Required work →
Reproduce the lines below verbatim, leaving out the pictures.

Exercise inputs below:

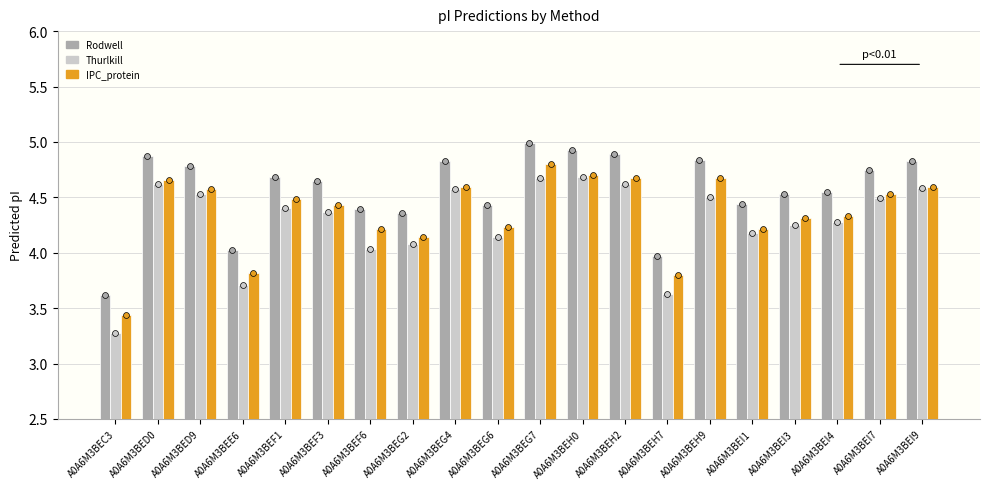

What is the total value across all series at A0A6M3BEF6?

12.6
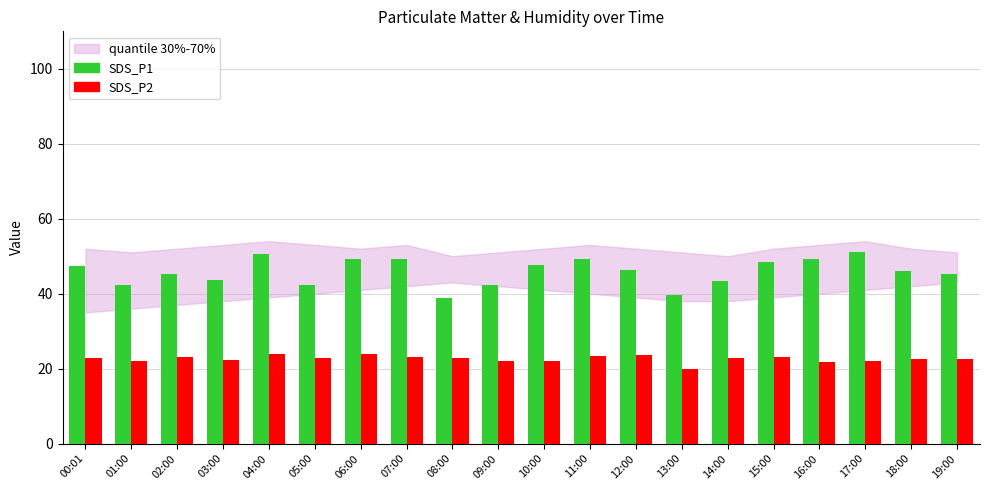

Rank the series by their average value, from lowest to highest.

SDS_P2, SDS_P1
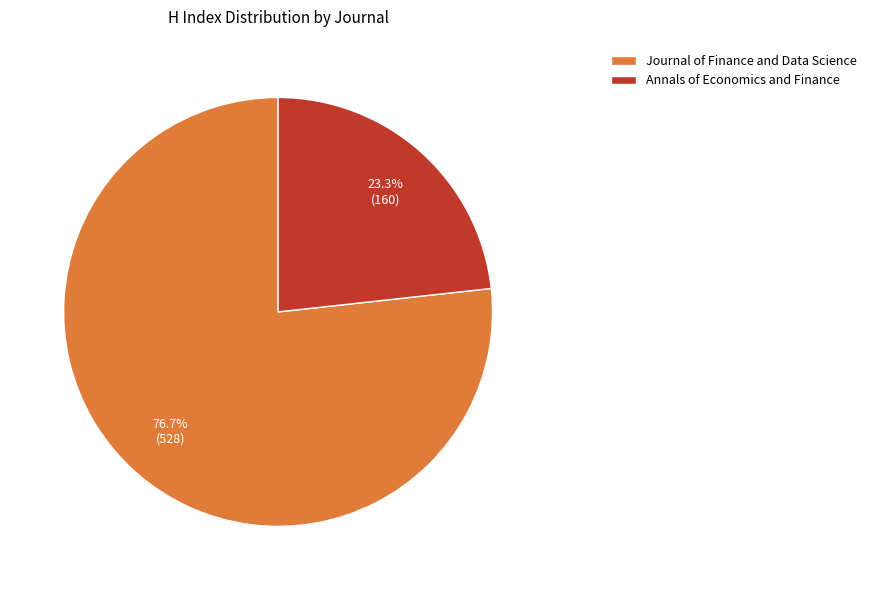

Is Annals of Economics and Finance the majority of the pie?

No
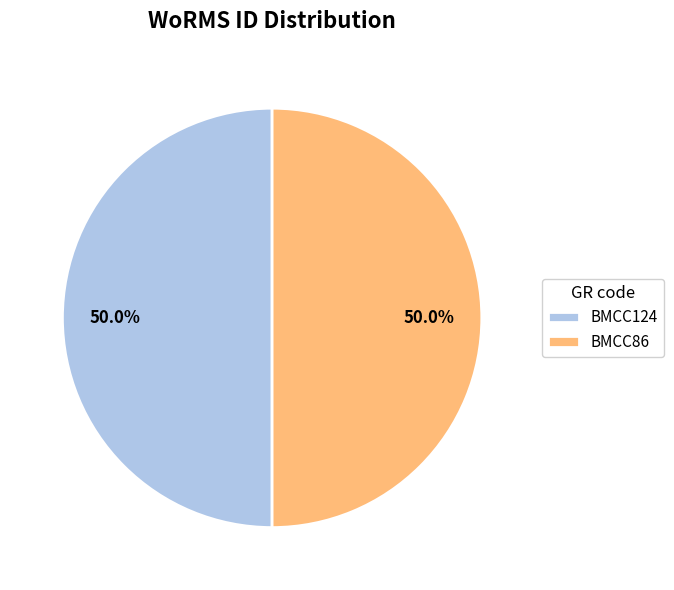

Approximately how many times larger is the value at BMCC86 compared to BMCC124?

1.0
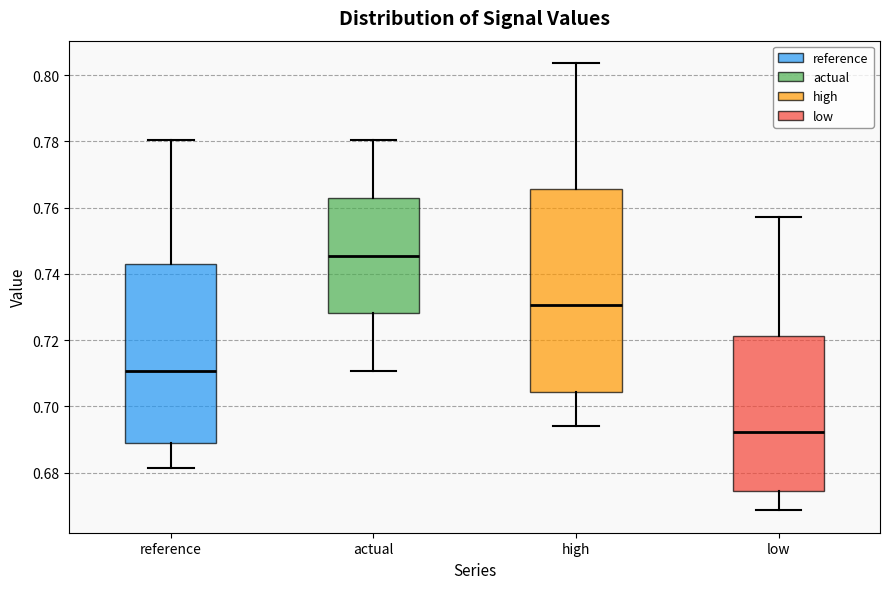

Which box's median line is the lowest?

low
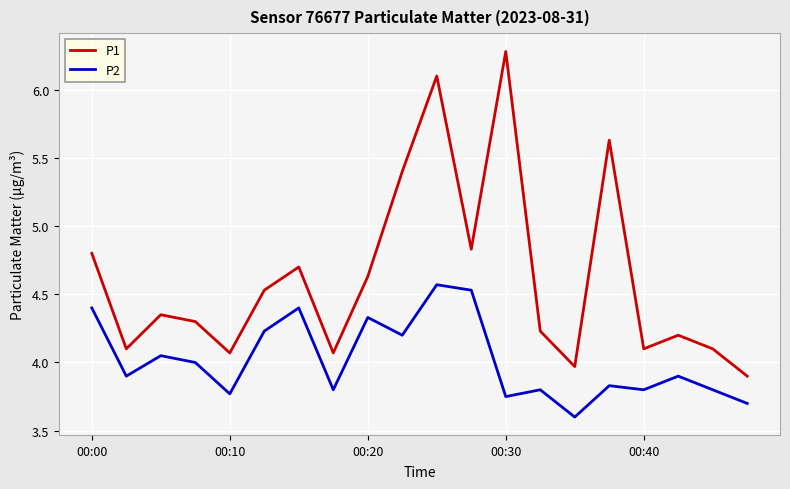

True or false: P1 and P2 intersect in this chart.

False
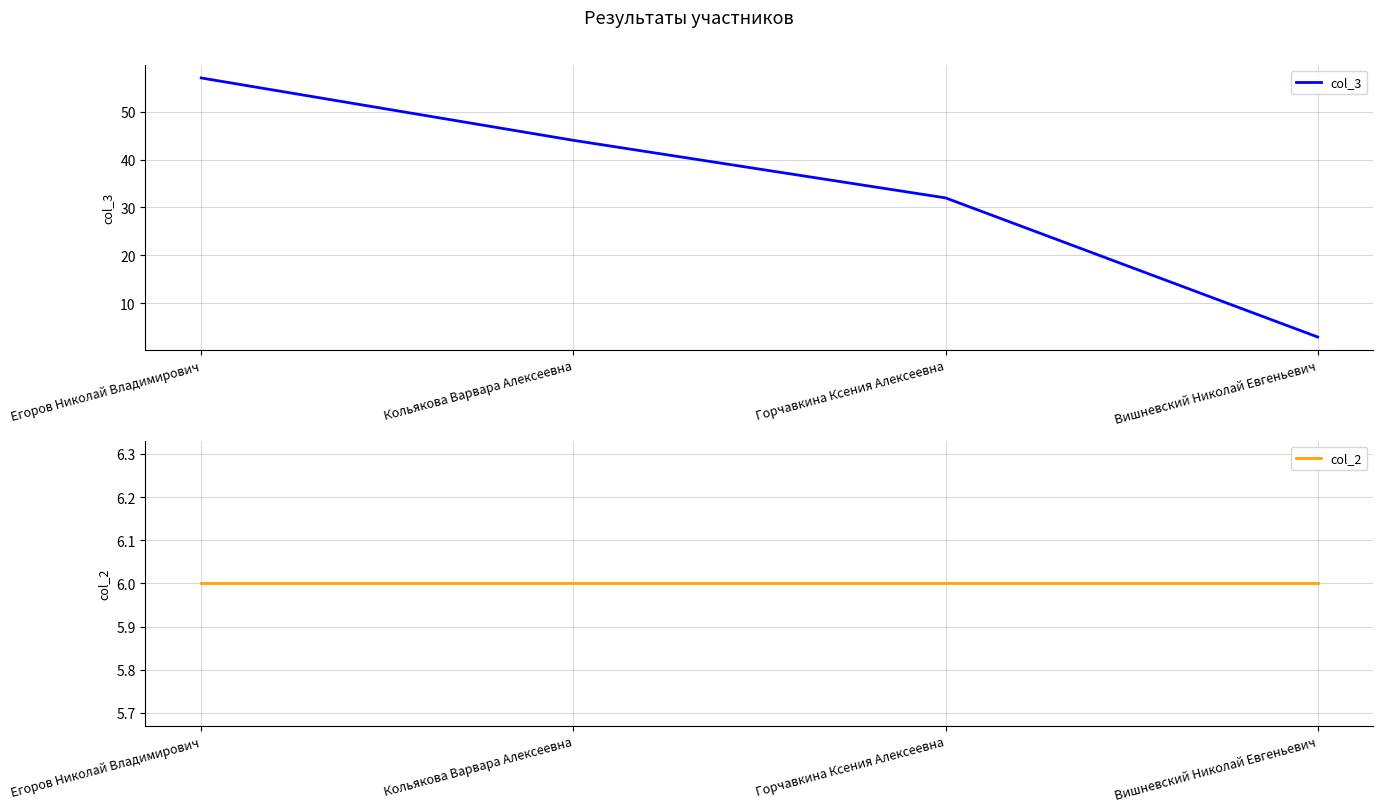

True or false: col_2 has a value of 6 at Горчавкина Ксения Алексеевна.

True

End of Exercise inputs.

Response to this task →
What is the total value across all series at A0A6M3BEF6?

12.6

Rank the series by their average value, from lowest to highest.

SDS_P2, SDS_P1

Is Annals of Economics and Finance the majority of the pie?

No

Approximately how many times larger is the value at BMCC86 compared to BMCC124?

1.0

Which box's median line is the lowest?

low

True or false: P1 and P2 intersect in this chart.

False

True or false: col_2 has a value of 6 at Горчавкина Ксения Алексеевна.

True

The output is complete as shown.